Where did “10,000 steps a day” come from? What do the data say, anyway?

A really thoughtful piece from Tanner Garrity in Inside Hook asks “Where does 10,000 steps really come from? Enjoy

Welcome to The Workout From Home Diaries. Throughout our national self-isolation period, we’ll be sharing single-exercise deep dives, offbeat belly-busters and general get-off-the-couch inspiration that doesn’t require a visit to your (now-shuttered) local gym.

Once a day, usually in that late afternoon work wasteland between lunch and dinner, the Fitbit on my wrist throws a party. It buzzes for six straight seconds, animatronic fireworks shoot across the little hard-coated plastic screen, and the number “10,000” flashes repeatedly. On certain days, especially after a motivated morning run, that celebration can arrive hours earlier. On others, it may not come until I trudge to the bathroom just before bed, after I’ve long forgotten about it. But in every instance, it fills me with a sense of satisfaction. Against all odds, I’ve done it. I’ve taken 10,000 steps.

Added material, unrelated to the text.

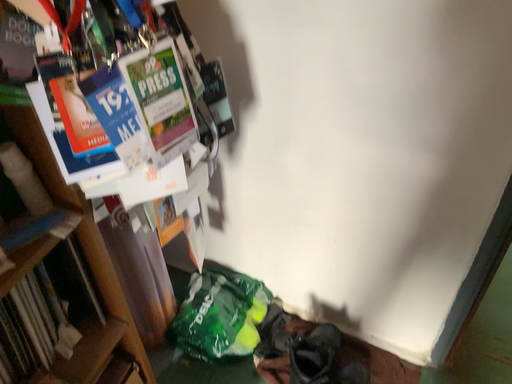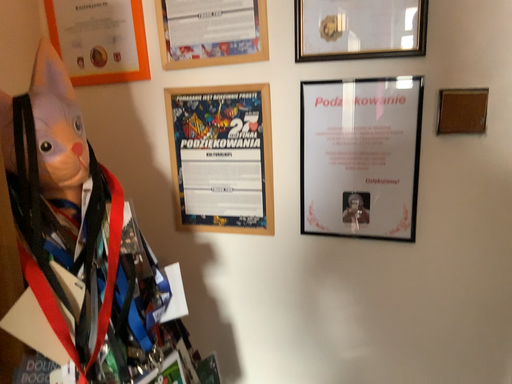
Question: Which way did the camera rotate in the video?

Choices:
 (A) rotated upward
 (B) rotated downward

Answer: (A)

In the mid-1960s, a a Japanese watch company called Yamasa Clock debuted the figure that has been associated with daily step-counts, activity meters and modern wearables like Fitbit and Apple Watch ever since. The young brand’s marketing team named their pedometer Manpo-kei, which translates to “10,000 steps meter.” Something about the number sounded right: it was large enough to feel like a goal, but small enough to feel like an achievable one for the average adult. But Yamasa’s motive was even less scientific than that. The Japanese character for 10,000 somewhat a resembles a gentleman out for a brisk stroll: 万.